Typically I only store a ID, salt and joining date in 1 table. As I said, the rest I try to "hide" so that they cannot be "linked/hijacked".
Hope helps
How many field is possible in one table,
Shall i maintain 150 field in one table is good way ,
OR
Maintain relation ship with other tables,
Thanks
Bharanikumar
In the vast majority of cases having 150 columns in a single table is symptomatic of a badly denormalized database.
You might want to read this and re-evaluate your db design.
To put it in your terms, go with "maintain relationship with other tables"
http://dev.mysql.com/doc/refman/5.0/en/column-count-limit.html
If you have a business need to have 150 columns, then it's a "good way". I've never seen such a business need, but that doesn't mean one doesn't exist. I have seen very wide tables used in olap type cases, so if that's what you're doing, there's a good chance that you're on the right track. If you're using this table for more otap functionality, then you're probably going down the wrong road. Perhaps if you provided a bit more info about what you're trying to accomplish, we could provide some advice (instead of "do that" or "do it a different way").
150 bit type fields might be OK, but you also have to consider the maximum length of the record your database will allow you to store. With varchar fields, most databases will let you create a table that would in theory violate the max if all the fields were filled to their max length. However, it won't let you actually add records which are too long,. This is the kind of trap that can go along fine for years until someone puts just one character too many into a potential insert and then blow up and it takes a long time generally to find an fix such a problem. It is best to avoid ever designing a table where the total legnth of the columns is bigger than the length of the maximum record bytes.
Less wide tables can also tend to be faster to query.

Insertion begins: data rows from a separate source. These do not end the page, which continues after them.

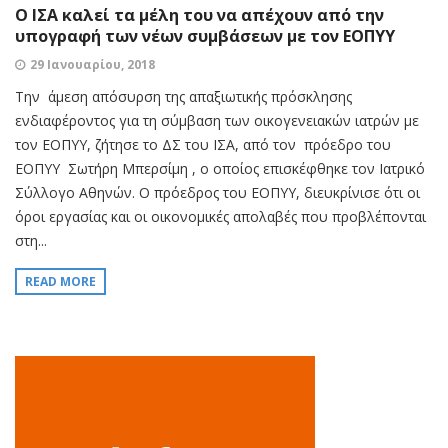
O ΙΣΑ καλεί τα μέλη του να απέχουν από την
υπογραφή των νέων συμβάσεων με τον ΕΟΠΥΥ
29 Ιανουαρίου, 2018
Την άμεση απόσυρση της απαξιωτικής πρόσκλησης
ενδιαφέροντος για τη σύμβαση των οικογενειακών ιατρών με
τον ΕΟΠΥΥ, ζήτησε το ΔΣ του ΙΣΑ, από τον πρόεδρο του
ΕΟΠΥΥ Σωτήρη Μπερσίμη , ο οποίος επισκέφθηκε τον Ιατρικό
Σύλλογο Αθηνών. Ο πρόεδρος του ΕΟΠΥΥ, διευκρίνισε ότι οι
όροι εργασίας και οι οικονομικές απολαβές που προβλέπονται
στη...
READ MORE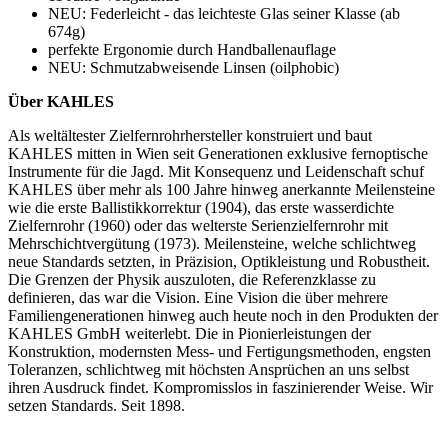
NEU: Federleicht - das leichteste Glas seiner Klasse (ab
674g)
perfekte Ergonomie durch Handballenauflage
NEU: Schmutzabweisende Linsen (oilphobic)
Über KAHLES
Als weltältester Zielfernrohrhersteller konstruiert und baut
KAHLES mitten in Wien seit Generationen exklusive fernoptische
Instrumente für die Jagd. Mit Konsequenz und Leidenschaft schuf
KAHLES über mehr als 100 Jahre hinweg anerkannte Meilensteine
wie die erste Ballistikkorrektur (1904), das erste wasserdichte
Zielfernrohr (1960) oder das welterste Serienzielfernrohr mit
Mehrschichtvergütung (1973). Meilensteine, welche schlichtweg
neue Standards setzten, in Präzision, Optikleistung und Robustheit.
Die Grenzen der Physik auszuloten, die Referenzklasse zu
definieren, das war die Vision. Eine Vision die über mehrere
Familiengenerationen hinweg auch heute noch in den Produkten der
KAHLES GmbH weiterlebt. Die in Pionierleistungen der
Konstruktion, modernsten Mess- und Fertigungsmethoden, engsten
Toleranzen, schlichtweg mit höchsten Ansprüchen an uns selbst
ihren Ausdruck findet. Kompromisslos in faszinierender Weise. Wir
setzen Standards. Seit 1898.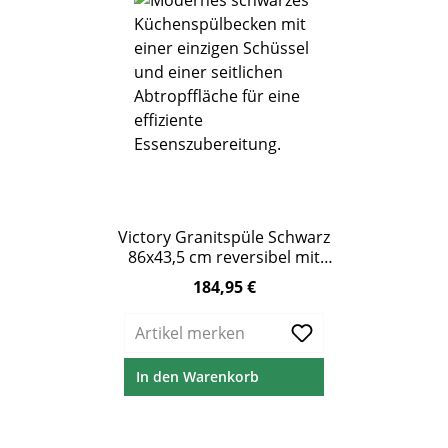
Victory Granitspüle Schwarz
86x43,5 cm reversibel mit
Abtropffläche &
184,95 €
Regulärer Preis:
Excenterbedienung
Artikel merken
In den Warenkorb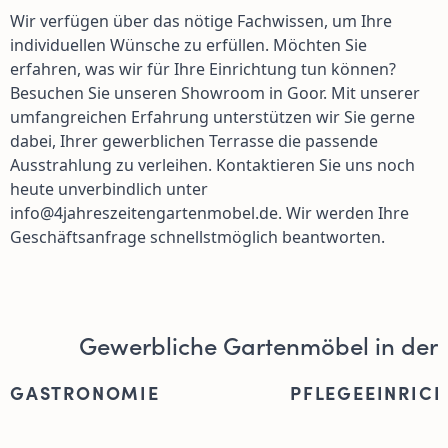
Wir verfügen über das nötige Fachwissen, um Ihre
individuellen Wünsche zu erfüllen. Möchten Sie
erfahren, was wir für Ihre Einrichtung tun können?
Besuchen Sie unseren Showroom in Goor. Mit unserer
umfangreichen Erfahrung unterstützen wir Sie gerne
dabei, Ihrer gewerblichen Terrasse die passende
Ausstrahlung zu verleihen. Kontaktieren Sie uns noch
heute unverbindlich unter
info@4jahreszeitengartenmobel.de
. Wir werden Ihre
Geschäftsanfrage schnellstmöglich beantworten.
Gewerbliche Gartenmöbel in der
GASTRONOMIE
PFLEGEEINRIC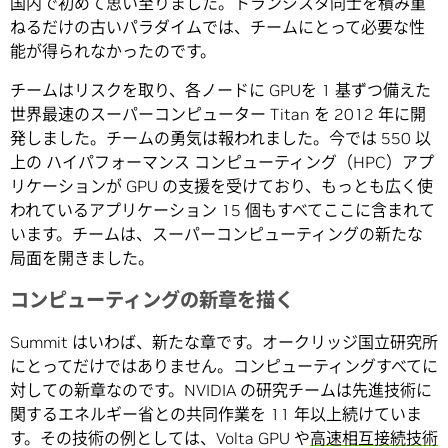
国内で初めて思い至りました。トランジスタ同士を積み重
ねるだけの古いパラダイムでは、チームにとって必要な性
能が得られなかったのです。
チームはリスクを取り、各ノードに GPUを 1 基ずつ備えた
世界最速のスーパーコンピューター Titan を 2012 年に開
発しました。チームの勇気は報われました。今では 550 以
上の ハイパフォーマンス コンピューティング（HPC）アプ
リケーションが GPU の支援を受けており、もっとも広く使
われているアプリケーション 15 個もすべてここに含まれて
います。チームは、スーパーコンピューティングの新たな
局面を開きました。
コンピューティングの新章を描く
Summit はいわば、新たな章です。オークリッジ国立研究所
にとってだけではありません。コンピューティングすべてに
対しての新章なのです。NVIDIA の研究チームは先進技術に
関するエネルギー省との共同作業を 11 年以上続けていま
す。その技術の例としては、Volta GPU や
高速相互接続技術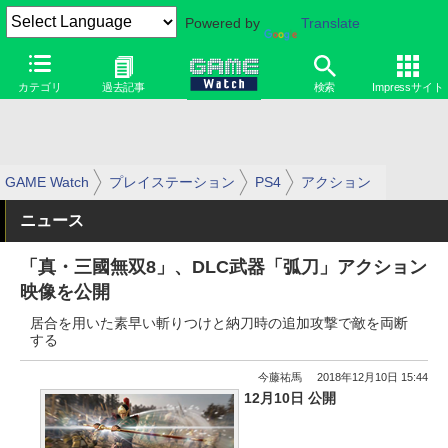
Powered by
Translate
カテゴリ
過去記事
検索
Impressサイト
GAME Watch
プレイステーション
PS4
アクション
ニュース
「真・三國無双8」、DLC武器「弧刀」アクション
映像を公開
居合を用いた素早い斬りつけと納刀時の追加攻撃で敵を両断
する
今藤祐馬
2018年12月10日 15:44
12月10日 公開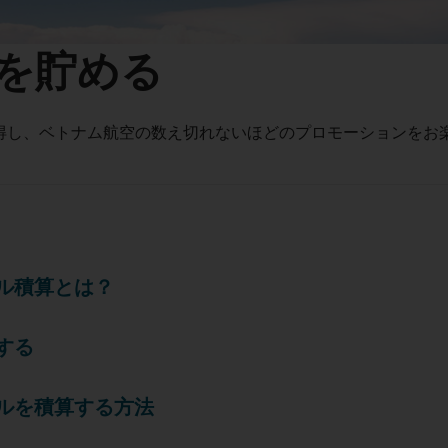
を貯める
得し、ベトナム航空の数え切れないほどのプロモーションをお
ル積算とは？
する
ルを積算する方法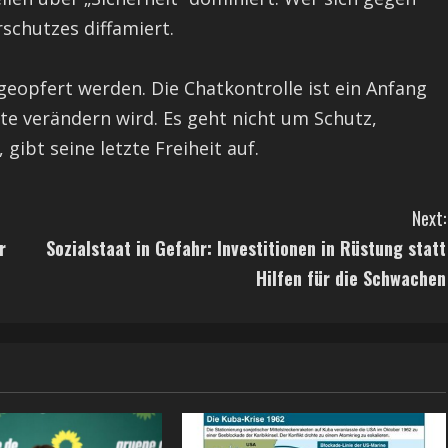
rschutzes diffamiert.
geopfert werden. Die Chatkontrolle ist ein Anfang
e verändern wird. Es geht nicht um Schutz,
gibt seine letzte Freiheit auf.
Next:
r
Sozialstaat in Gefahr: Investitionen in Rüstung statt
Hilfen für die Schwachen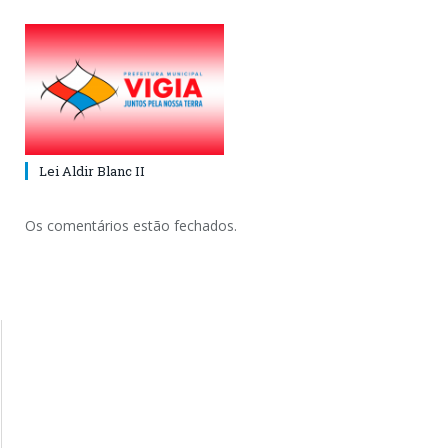
Lei Aldir Blanc II
Os comentários estão fechados.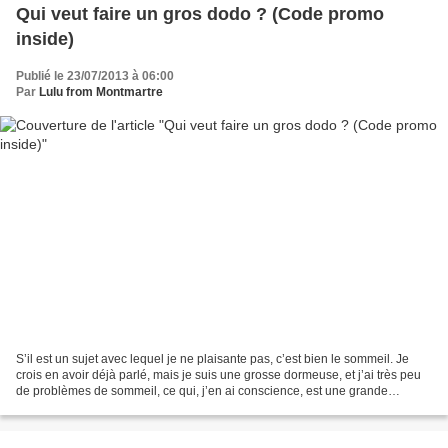
Qui veut faire un gros dodo ? (Code promo
inside)
Publié le 23/07/2013 à 06:00
Par
Lulu from Montmartre
S’il est un sujet avec lequel je ne plaisante pas, c’est bien le sommeil. Je
crois en avoir déjà parlé, mais je suis une grosse dormeuse, et j’ai très peu
de problèmes de sommeil, ce qui, j’en ai conscience, est une grande
chance. Mais il faut dire que...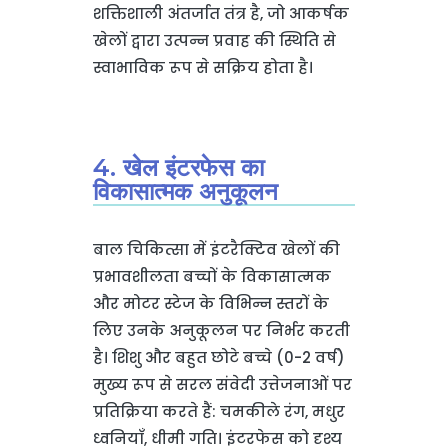
शक्तिशाली अंतर्जात तंत्र है, जो आकर्षक
खेलों द्वारा उत्पन्न प्रवाह की स्थिति से
स्वाभाविक रूप से सक्रिय होता है।
4. खेल इंटरफेस का
विकासात्मक अनुकूलन
बाल चिकित्सा में इंटरैक्टिव खेलों की
प्रभावशीलता बच्चों के विकासात्मक
और मोटर स्टेज के विभिन्न स्तरों के
लिए उनके अनुकूलन पर निर्भर करती
है। शिशु और बहुत छोटे बच्चे (0-2 वर्ष)
मुख्य रूप से सरल संवेदी उत्तेजनाओं पर
प्रतिक्रिया करते हैं: चमकीले रंग, मधुर
ध्वनियाँ, धीमी गति। इंटरफेस को दृश्य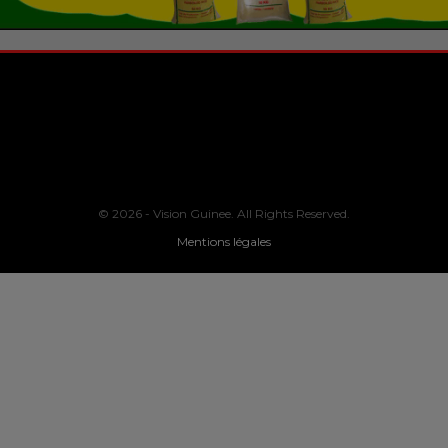
© 2026 - Vision Guinee. All Rights Reserved.
Mentions légales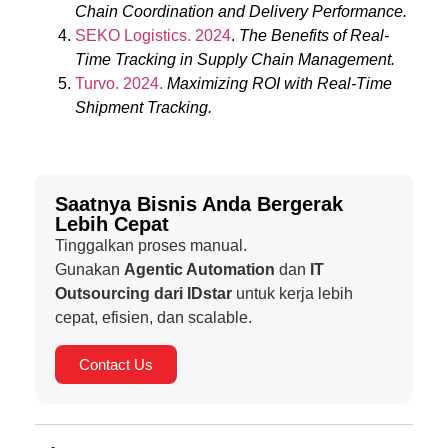
Chain Coordination and Delivery Performance.
SEKO Logistics. 2024
.
The Benefits of Real-
Time Tracking in Supply Chain Management.
Turvo. 2024.
Maximizing ROI with Real-Time
Shipment Tracking.
Saatnya Bisnis Anda Bergerak
Lebih Cepat
Tinggalkan proses manual.
Gunakan
Agentic Automation
dan
IT
Outsourcing dari IDstar
untuk kerja lebih
cepat, efisien, dan scalable.
Contact Us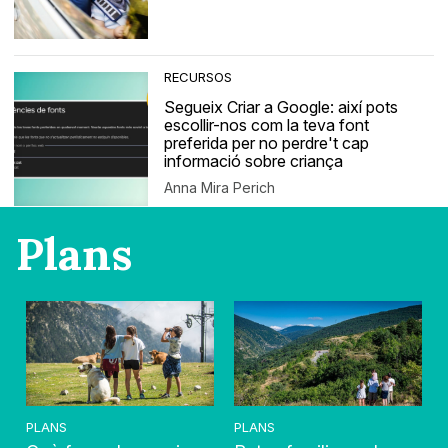
RECURSOS
Segueix Criar a Google: així pots
escollir-nos com la teva font
preferida per no perdre't cap
informació sobre criança
Anna Mira Perich
Plans
PLANS
PLANS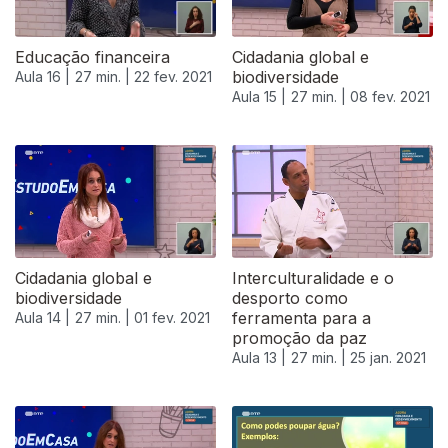
Educação financeira
Cidadania global e
biodiversidade
Aula 16 |
27 min. |
22 fev. 2021
Aula 15 |
27 min. |
08 fev. 2021
Cidadania global e
Interculturalidade e o
biodiversidade
desporto como
ferramenta para a
Aula 14 |
27 min. |
01 fev. 2021
promoção da paz
Aula 13 |
27 min. |
25 jan. 2021
516897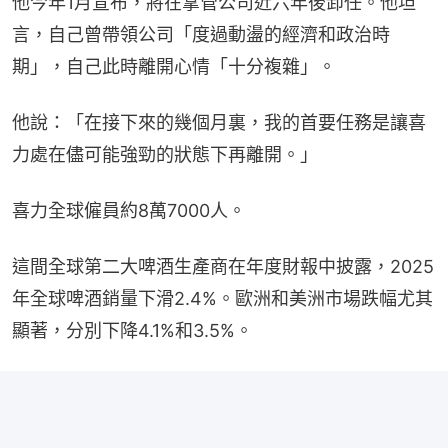
他今年1月宣布，將在掌管公司近六年後卸任。他坦
言，自己曾帶領公司「度過動盪的經濟和政治時
期」，自己此時離開心情「十分複雜」。
他說：「在接下來的幾個月裏，我的首要任務是讓喜
力處在儘可能強勁的狀態下再離開。」
喜力全球僱員約8萬7000人。
這間全球第二大啤酒生產商在年度財報中披露，2025
年全球啤酒銷量下滑2.4%。歐洲和美洲市場跌幅尤其
顯著，分別下降4.1%和3.5%。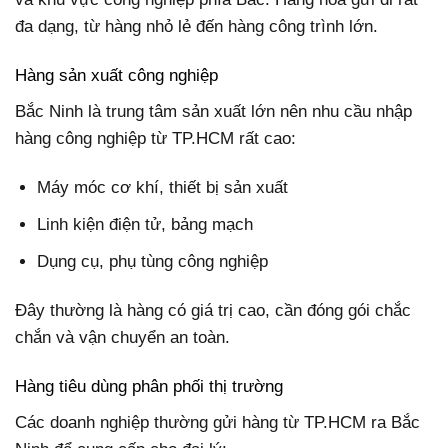
đa dạng, từ hàng nhỏ lẻ đến hàng công trình lớn.
Hàng sản xuất công nghiệp
Bắc Ninh là trung tâm sản xuất lớn nên nhu cầu nhập
hàng công nghiệp từ TP.HCM rất cao:
Máy móc cơ khí, thiết bị sản xuất
Linh kiện điện tử, bảng mạch
Dụng cụ, phụ tùng công nghiệp
Đây thường là hàng có giá trị cao, cần đóng gói chắc
chắn và vận chuyển an toàn.
Hàng tiêu dùng phân phối thị trường
Các doanh nghiệp thường gửi hàng từ TP.HCM ra Bắc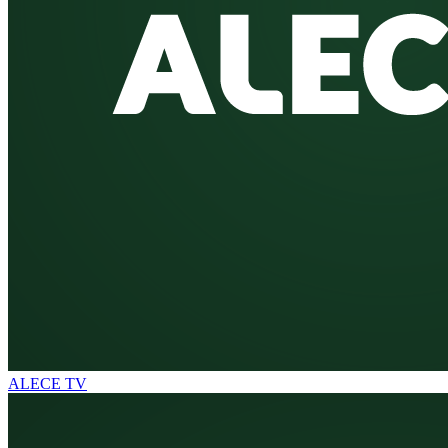
ALECE TV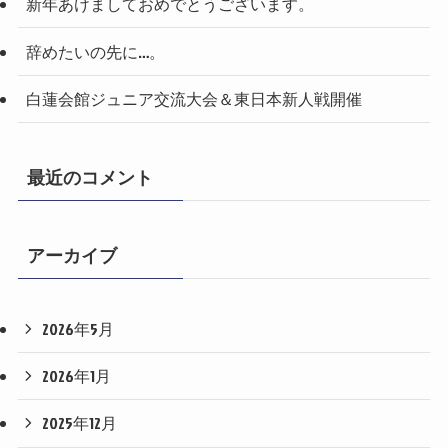
新年あけましておめでとうございます。
辞めたいの先に…。
白蓮会館ジュニア交流大会＆東日本新人戦開催
最近のコメント
アーカイブ
2026年5月
2026年1月
2025年12月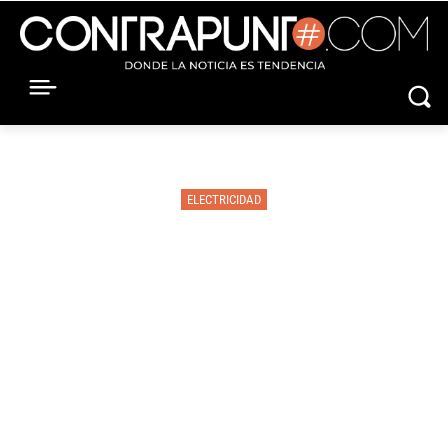
ELECTRICIDAD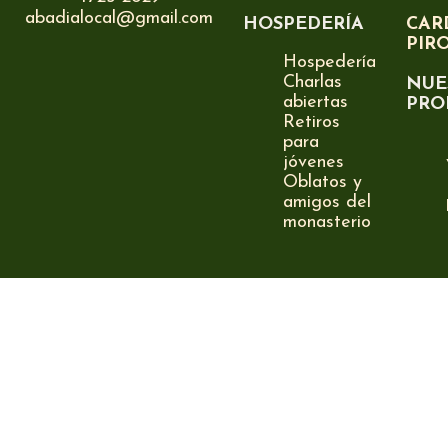
abadialocal@gmail.com
HOSPEDERÍA
CAR
PIR
Hospedería
Charlas
NUE
abiertas
PRO
Retiros
para
jóvenes
Oblatos y
amigos del
monasterio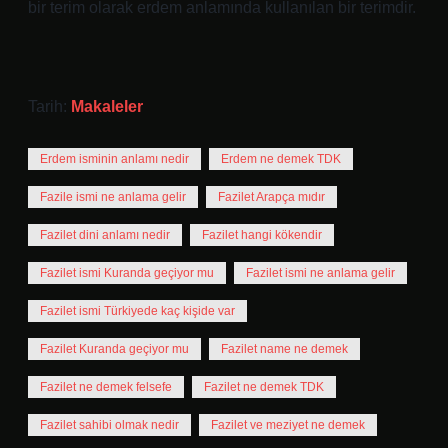
bir terim olarak erdem anlamında kullanılan bir terimdir.
Tarih:
Makaleler
Erdem isminin anlamı nedir
Erdem ne demek TDK
Fazile ismi ne anlama gelir
Fazilet Arapça mıdır
Fazilet dini anlamı nedir
Fazilet hangi kökendir
Fazilet ismi Kuranda geçiyor mu
Fazilet ismi ne anlama gelir
Fazilet ismi Türkiyede kaç kişide var
Fazilet Kuranda geçiyor mu
Fazilet name ne demek
Fazilet ne demek felsefe
Fazilet ne demek TDK
Fazilet sahibi olmak nedir
Fazilet ve meziyet ne demek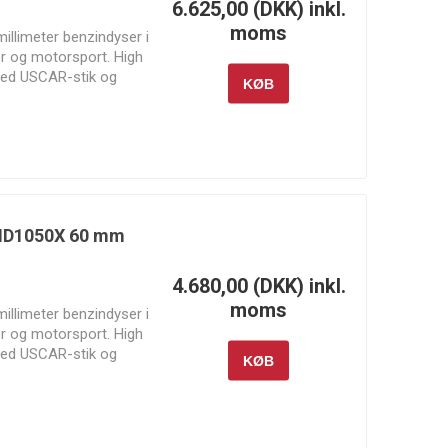
6.625,00 (DKK) inkl.
moms
illimeter benzindyser i
er og motorsport. High
ed USCAR-stik og
KØB
8 hestekræfter per
kræfter per cylinder på
Canton
Carrillo
Cometic
Racing
Gasket
Products
r ID1050X 60 mm
Fuelab
Garrett
Gates
4.680,00 (DKK) inkl.
Motion
moms
illimeter benzindyser i
er og motorsport. High
ed USCAR-stik og
KØB
8 hestekræfter per
kræfter per cylinder på
Injector
Innovate
JE Pistons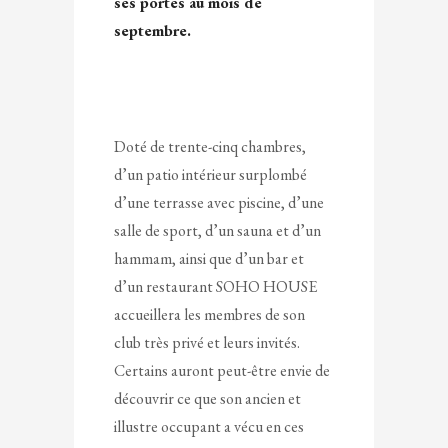
ses portes au mois de
septembre.
Doté de trente-cinq chambres,
d’un patio intérieur surplombé
d’une terrasse avec piscine, d’une
salle de sport, d’un sauna et d’un
hammam, ainsi que d’un bar et
d’un restaurant SOHO HOUSE
accueillera les membres de son
club très privé et leurs invités.
Certains auront peut-être envie de
découvrir ce que son ancien et
illustre occupant a vécu en ces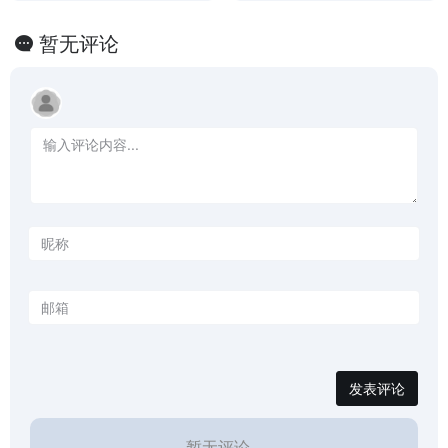
（需要科学上网）
暂无评论
发表评论
暂无评论...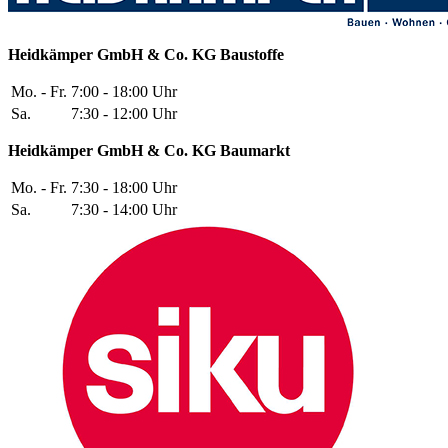
Heidkämper GmbH & Co. KG
Baustoffe
Mo. - Fr.
7:00 - 18:00 Uhr
Sa.
7:30 - 12:00 Uhr
Heidkämper GmbH & Co. KG
Baumarkt
Mo. - Fr.
7:30 - 18:00 Uhr
Sa.
7:30 - 14:00 Uhr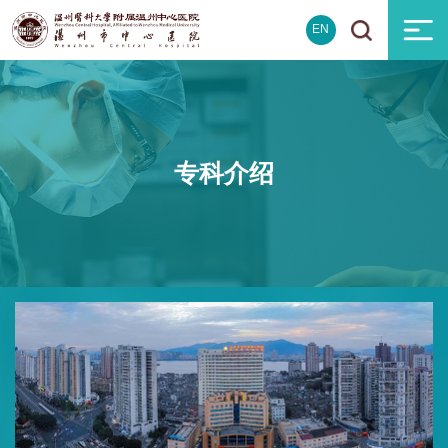
EN
专科介绍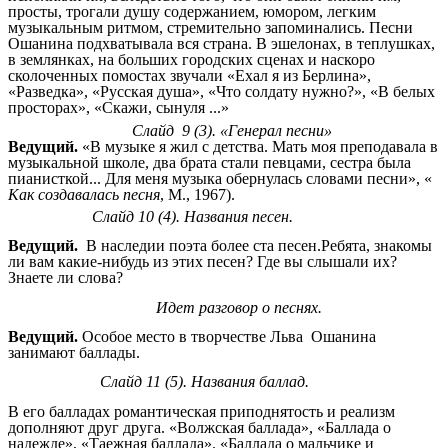
просты, трогали душу содержанием, юмором, легким
музыкальным ритмом, стремительно запоминались. Песни
Ошанина подхватывала вся страна. В эшелонах, в теплушках,
в землянках, на больших городских сценах и наскоро
сколоченных помостах звучали «Ехал я из Берлина»,
«Разведка», «Русская душа», «Что солдату нужно?», «В белых
просторах», «Скажи, сынуля ...»
Слайд 9 (3). «Генерал песни»
Ведущий.
«В музыке я жил с детства. Мать моя преподавала в
музыкальной школе, два брата стали певцами, сестра была
пианисткой... Для меня музыка обернулась словами песни», «
Как создавалась песня
, М., 1967).
Слайд 10 (4). Названия песен.
Ведущий.
В наследии поэта более ста песен.Ребята, знакомы
ли вам какие-нибудь из этих песен? Где вы слышали их?
Знаете ли слова?
Идет разговор о песнях.
Ведущий.
Особое место в творчестве Льва Ошанина
занимают баллады.
Слайд 11 (5). Названия баллад.
В его балладах романтическая приподнятость и реализм
дополняют друг друга. «Волжская баллада», «Баллада о
надежде», «Таежная баллада». «Баллада о мальчике и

Additonally 150 columns is usually a sign that you really need to look at the design and see if a related table would be better. For instance if you have phone1, phone2, phone3, then you need a related phone table.
If you genuiniely need all 150 columns, consider which are likely to be queried together most often. Put those inteh parent table. Then add the less often queried (or columns related only toa particular function) to the related table. There is no reason not to have a 1-1 relationship between tables, just use the id from the parante table sa the PK inthe child table as well as the FK to the parent table.